## [Goal of the exercise]
Could you resume the piece on economic sanctions below, picking up right after its last sentence?

Embargoes imposed on countries are a tool of aggression, avoiding military confrontation. When diplomacy and persuasion have failed, there’s not much else one can do short of war. Hence the popularity of sanctions across the political spectrum and their snowballing proliferation.

The US is, year by year, imposing ever more sanctions on individuals, companies and countries, despite the diminishing efficacy of sanctions and their cost in lost US exports, lost jobs and loss of GDP.

Secondary sanctions, the punishment meted out beyond US jurisdiction, is costing goodwill, undermining the role of US dollar as a means of payment, while the US is seen by their partners, friends and allies increasingly in an unfavourable light.

“A nation that is boycotted is a nation that is in sight of surrender,” crowed US president Woodrow Wilson, a great believer of sanctions. In the 100 years which have passed since, and more so in the 80 years since WWII, economic sanctions imposed by the US, Europe and others have steadily increased in numbers while steadily becoming less effective, except those imposed by China.

There are four reasons for that. Firstly, in a globalised world, the US is not the dominating economic force it had been in the first half of the 20th  century. The US does not account for much more than 8.5 per cent of global exports today. Also, Europe’s weight in world trade has diminished over time and global interdependence grown. Secondly, the tool of sanctions is increasingly used for problems it cannot fix. Thirdly, sanctions are never questioned, redesigned or lifted, even after decades of fruitless imposition. See Cuba. Fourthly, evasion has become more effective.

Stored items:
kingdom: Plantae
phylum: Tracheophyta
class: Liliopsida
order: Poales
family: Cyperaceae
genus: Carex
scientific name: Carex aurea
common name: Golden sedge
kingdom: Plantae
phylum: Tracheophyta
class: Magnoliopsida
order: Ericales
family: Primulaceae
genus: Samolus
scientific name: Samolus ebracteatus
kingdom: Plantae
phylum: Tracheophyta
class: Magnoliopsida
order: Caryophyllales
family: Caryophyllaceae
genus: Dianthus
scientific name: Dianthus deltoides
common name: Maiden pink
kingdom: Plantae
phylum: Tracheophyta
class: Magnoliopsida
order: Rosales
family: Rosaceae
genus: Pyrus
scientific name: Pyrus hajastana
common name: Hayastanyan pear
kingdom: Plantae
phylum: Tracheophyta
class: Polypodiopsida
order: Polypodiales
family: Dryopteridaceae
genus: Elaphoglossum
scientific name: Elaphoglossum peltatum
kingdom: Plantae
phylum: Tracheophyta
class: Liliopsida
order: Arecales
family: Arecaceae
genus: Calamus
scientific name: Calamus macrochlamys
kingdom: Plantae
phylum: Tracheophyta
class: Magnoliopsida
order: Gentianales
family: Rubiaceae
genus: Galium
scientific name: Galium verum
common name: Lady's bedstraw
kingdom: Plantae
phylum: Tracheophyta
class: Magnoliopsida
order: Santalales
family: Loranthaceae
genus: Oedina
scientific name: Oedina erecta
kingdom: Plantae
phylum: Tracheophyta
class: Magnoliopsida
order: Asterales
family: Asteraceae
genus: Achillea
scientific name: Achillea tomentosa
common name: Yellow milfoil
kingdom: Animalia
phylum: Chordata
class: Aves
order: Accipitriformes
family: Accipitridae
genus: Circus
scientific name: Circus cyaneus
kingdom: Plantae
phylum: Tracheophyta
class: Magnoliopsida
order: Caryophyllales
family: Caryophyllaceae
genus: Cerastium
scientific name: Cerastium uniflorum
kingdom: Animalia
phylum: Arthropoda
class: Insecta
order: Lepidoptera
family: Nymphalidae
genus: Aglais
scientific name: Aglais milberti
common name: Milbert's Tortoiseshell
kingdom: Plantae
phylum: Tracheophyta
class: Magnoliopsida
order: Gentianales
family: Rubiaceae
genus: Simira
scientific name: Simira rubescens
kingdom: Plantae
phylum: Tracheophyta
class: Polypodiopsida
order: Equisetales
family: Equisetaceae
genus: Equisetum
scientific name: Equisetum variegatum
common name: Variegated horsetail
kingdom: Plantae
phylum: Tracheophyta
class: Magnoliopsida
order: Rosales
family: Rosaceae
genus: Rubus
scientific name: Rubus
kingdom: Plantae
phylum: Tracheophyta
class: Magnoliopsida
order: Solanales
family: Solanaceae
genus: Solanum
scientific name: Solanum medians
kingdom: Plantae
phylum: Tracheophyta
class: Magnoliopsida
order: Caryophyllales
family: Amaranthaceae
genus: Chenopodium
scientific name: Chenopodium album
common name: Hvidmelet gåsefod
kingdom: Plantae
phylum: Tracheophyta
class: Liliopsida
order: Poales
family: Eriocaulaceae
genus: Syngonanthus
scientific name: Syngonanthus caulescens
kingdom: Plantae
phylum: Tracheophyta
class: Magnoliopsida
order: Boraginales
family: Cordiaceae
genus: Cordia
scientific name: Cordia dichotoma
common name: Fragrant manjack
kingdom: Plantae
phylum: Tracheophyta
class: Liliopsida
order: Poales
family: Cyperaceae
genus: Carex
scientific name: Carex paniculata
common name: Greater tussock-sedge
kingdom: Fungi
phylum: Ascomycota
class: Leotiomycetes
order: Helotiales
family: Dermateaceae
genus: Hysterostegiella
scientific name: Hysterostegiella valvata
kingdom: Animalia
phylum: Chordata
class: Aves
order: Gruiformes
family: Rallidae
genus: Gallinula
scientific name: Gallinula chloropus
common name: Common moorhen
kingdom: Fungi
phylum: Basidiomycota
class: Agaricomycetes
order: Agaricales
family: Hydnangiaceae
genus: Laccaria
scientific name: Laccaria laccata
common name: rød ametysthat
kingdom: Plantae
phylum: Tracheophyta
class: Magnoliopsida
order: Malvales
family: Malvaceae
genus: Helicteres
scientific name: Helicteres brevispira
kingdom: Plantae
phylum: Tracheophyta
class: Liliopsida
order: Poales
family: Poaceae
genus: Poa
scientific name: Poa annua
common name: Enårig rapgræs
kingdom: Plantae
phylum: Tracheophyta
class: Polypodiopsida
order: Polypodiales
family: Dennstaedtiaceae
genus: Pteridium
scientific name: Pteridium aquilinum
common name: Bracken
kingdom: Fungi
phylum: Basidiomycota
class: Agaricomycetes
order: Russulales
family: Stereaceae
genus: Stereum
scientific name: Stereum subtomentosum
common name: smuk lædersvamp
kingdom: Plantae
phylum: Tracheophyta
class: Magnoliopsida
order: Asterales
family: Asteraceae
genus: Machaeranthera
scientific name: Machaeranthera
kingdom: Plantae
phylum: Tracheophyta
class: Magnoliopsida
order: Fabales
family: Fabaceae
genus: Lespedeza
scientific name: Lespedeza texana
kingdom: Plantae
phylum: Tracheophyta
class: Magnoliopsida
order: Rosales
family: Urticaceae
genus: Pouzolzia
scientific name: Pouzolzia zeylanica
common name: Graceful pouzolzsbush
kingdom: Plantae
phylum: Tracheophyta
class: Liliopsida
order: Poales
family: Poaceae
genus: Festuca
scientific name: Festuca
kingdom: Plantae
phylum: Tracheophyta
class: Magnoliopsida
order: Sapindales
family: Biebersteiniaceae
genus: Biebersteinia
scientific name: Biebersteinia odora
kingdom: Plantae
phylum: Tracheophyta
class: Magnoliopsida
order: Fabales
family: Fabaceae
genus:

## [Final result]
In a speech given to the US House of Representatives in 1997, Kimberly Ann Elliott, researcher at the Peterson Institute for International Economics, presented a set of historical data on sanction efficacy. She came to the sobering conclusion that unilateral sanctions imposed by the US since 1970 had achieved their declared foreign policy goals in only 13 per cent of all cases.

Her analysis listed contributing factors for a positive outcome: 1) a modest goal; 2) effective, multilateral cooperation; 3) targeting a country with a much smaller economy and a feeble regime; 4) a prior friendly relationship; 5) substantial trade between sanctioning and sanctioned country; 6) a quick, decisive implementation of sanctions; 7) avoiding high costs for the sanctioning country. Her lecture seems to have fallen on deaf ears.

I was in Azerbaijan in the late 1980s when the war with Armenia over Nagorno-Karabakh erupted. It ended in 1994 with a total Armenian victory. It conquered the enclave which in Soviet times was under Azeri administration. The Armenians at the time had the traditional support of Russia, viewing it as a bulwark against Turkey and a check against a possibly too-independent, Muslim, oil exporter.

But the Russians had no troops on the ground, supplying only ordnance and logistics. The sole supplier of fuel to Armenia was Azerbaijan itself. Would it have seized doing so, Armenia’s attack would have stopped in its tracks. This was a clear case where a decisive embargo would have effectively changed the outcome of a conflict.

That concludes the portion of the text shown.